I have a task to determine the upper bound of states in the Minimal Deterministic Finite Automata that recognizes the language: $ L(A_1) \backslash L(A_2) $, where $ A_1 $ is a Deterministic Finite Automata (DFA) with $n$ states and $A_2$ is Non-deterministic Finite Automata (NFA) with $m$ states.

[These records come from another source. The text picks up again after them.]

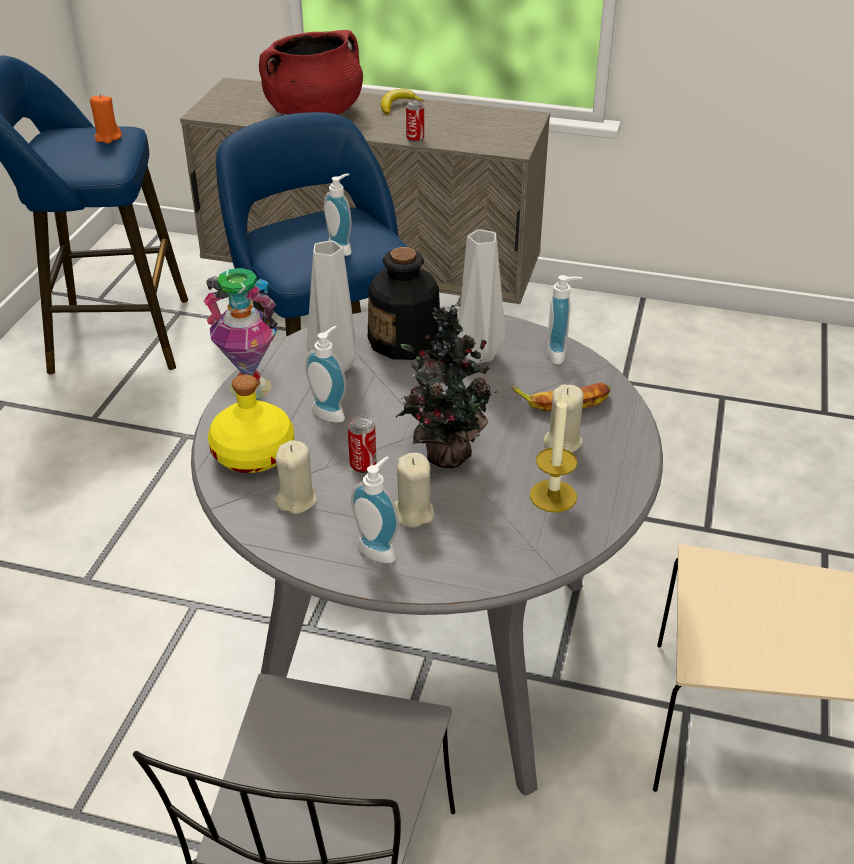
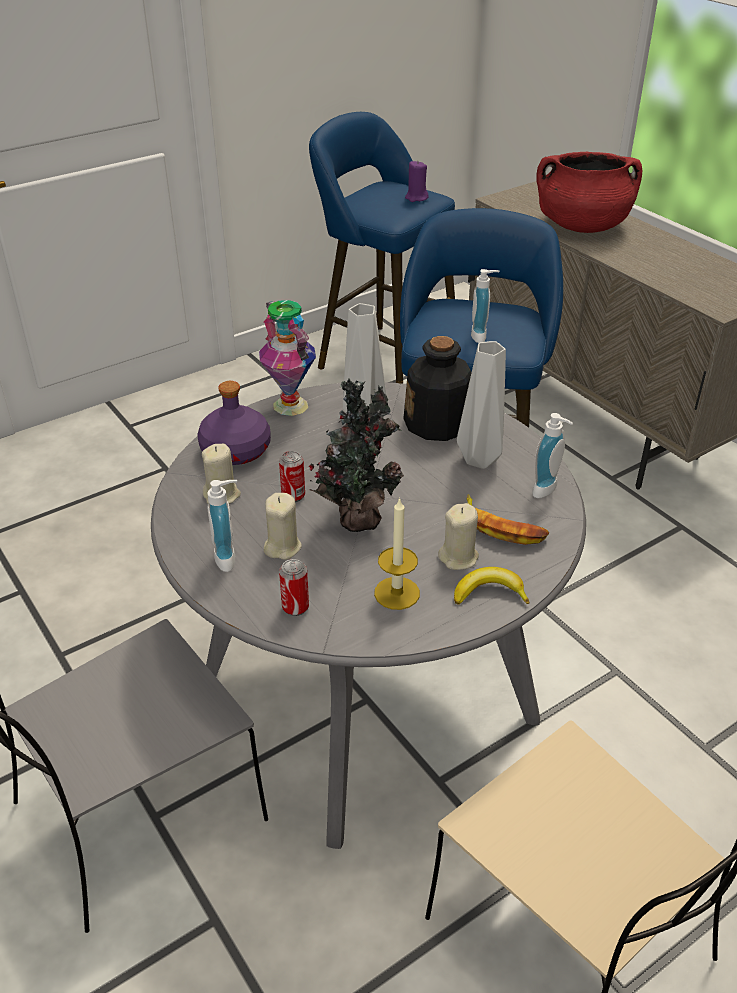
camera: 40 degrees right, 0 degrees up
(108, 137) = (416, 198): orange candle -> purple candle
(254, 453) = (236, 450): yellow bottle -> purple bottle
(331, 412) = (320, 448): soap dispenser -> none
(398, 106) = (661, 242): banana -> banana (489, 593)
(415, 138) = (641, 272): can -> can (295, 607)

The way I am trying to solve the problem:

1. $ L(A_1) \setminus L(A_2) = L(A_1) \cap L(\Sigma^* \backslash L(A_2))$, which is language, that is recognised by an automaton $L'$ with $nm$ states.
2. Determinization of $L'$ which has $(nm)^2$ states and it is the upper bound of states.

Am I right?

Answer 1

This is wrong. Determinization of an NFA with $r$ states could result in a DFA with up to $2^r$ states. Therefore your argument actually gives an upper bound of $$2^{nm}. $$ This can be improved if you switch the order of operations. If you first convert your NFA to a DFA and only then apply the product construction, then you get the better bound $$ n2^m. $$

This bound is tight for infinitely many values of $n,m$. Consider the language $L_2$ of all words over $\Sigma^*\{\sigma_1,\ldots,\sigma_2\}$ that do not contain all letters. There is an NFA for $L_2$ (with multiple initial states) using only $m$ states. However, any NFA for $\overline{L_2}$ needs to contain at least $2^m$ states. Since $\overline{L_2} = \Sigma^* \setminus L_2$ and $\Sigma^*$ can be accepted by a single-state DFA, we see that the bound above is optimal.

You can probably show that the bound is tight for (practically) all $n,m$ by slightly modifying the above construction, replacing $\Sigma^*$ with $(\Sigma^n)^*$.